**Selected passage:**
........

Though the details are a government secret, according to Alexander Sergienko, a Boston University College of Engineering professor of electrical and computer engineering, trucks like this are one likely way that the United States government might transport the numbers that are at the heart of the only unbreakable encryption technique in the world: the one-time pad. The one-time pad is a string of random numbers, also called a key, which a sender uses to encrypt her message.
But the one-time pad has one big weakness: the random numbers that are the key to coding and decoding it have to be physically transported from one place to another. Sending them over the internet, encrypted by traditional security measures, would be like locking the keys to Fort Knox inside a child’s piggy bank. If the numbers are intercepted, the code is worthless. So, how can you get random numbers from place to place with absolute security? The answer isn’t more armed guards and armored trucks, says Sergienko, who also has an appointment as a professor of physics in BU’s College of Arts & Sciences. It’s quantum mechanics, the bizarre set of rules that governs the subatomic world, where the everyday norms we take for granted—that an object should have a well-defined location and speed, for instance, and that it can only be in one place at a time—go out the window.
The one-time pad encryption method dates back to before World War II, and was used to secure diplomatic communiqués and wartime dispatches. The sender encrypts her message by taking each letter, or bit, of the original message and combining it mathematically with successive random numbers from the key, transforming it into a sequence of totally random numbers. (The longer the message, the longer the key must be: a message that’s 100 letters long requires a key of at least 100 digits.) The encrypted message is now absolutely secure: the sender can broadcast it over a radio or even scream it from the rooftops, if she wants. Only someone with an identical copy of the key can crack the code, by subtracting a matching set of numbers from the broadcast to unlock it. But the key is unbreakable only if it is used just once; if used a second time, code breakers can begin to reverse-engineer the random-number list. With every additional use, the code gets weaker and weaker, so the bank of random numbers must be constantly refilled to keep secure government communication going. That means more numbers, more armored trucks—and more effort and expense.
Sergienko is one of a group of physicists and computer scientists at BU and beyond working to solve this problem with an encryption technique called secure quantum key distribution. They are harnessing cutting-edge technology to implement basic protocols that are some 30 years old. Quantum key distribution exploits the strange laws of quantum mechanics to create a truly random key that is totally secure from eavesdroppers.
Here’s how it works. Each “bit” of the key is encoded in the polarization of a single photon—essentially, the direction in which the light particle is “waving.” It can be up, down, or anything in between. In this case, though, each photon is prepared set in only one of two “bases”—horizontal/vertical, where horizontal might represent a one and vertical a zero; or tilted at an angle, with 45 degrees up representing one and 45 degrees down representing zero.
Sergienko maps out how it works using three characters well known to physics students: Alice, who’s sending the message; Bob, who is receiving it; and Eve, an eavesdropper out to covertly intercept it. To read out the state of each incoming photon, Bob has to pick the correct base. Alice can’t tell him the bases in advance, so he guesses randomly. Later, Alice reports the bases she used for each photon, and Bob throws away the readings for which he picked the wrong base. The result: Bob and Alice end up with identical, random strings of ones and zeros that they can use as a fresh key for their future communications.

........

**Supplied information:**
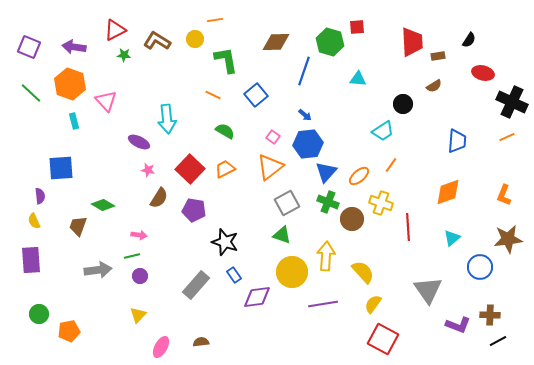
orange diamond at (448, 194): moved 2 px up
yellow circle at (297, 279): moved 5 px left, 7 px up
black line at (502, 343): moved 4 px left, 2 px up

........

**Given exercise:** Rewrite the quantum encryption passage starting at "But the one-time" and ending at "out the window.", putting "cookie jar" in place of "piggy bank".

**Solution to this problem:**
But the one-time pad has one big weakness: the random numbers that are the key to coding and decoding it have to be physically transported from one place to another. Sending them over the internet, encrypted by traditional security measures, would be like locking the keys to Fort Knox inside a child’s cookie jar. If the numbers are intercepted, the code is worthless. So, how can you get random numbers from place to place with absolute security? The answer isn’t more armed guards and armored trucks, says Sergienko, who also has an appointment as a professor of physics in BU’s College of Arts & Sciences. It’s quantum mechanics, the bizarre set of rules that governs the subatomic world, where the everyday norms we take for granted—that an object should have a well-defined location and speed, for instance, and that it can only be in one place at a time—go out the window.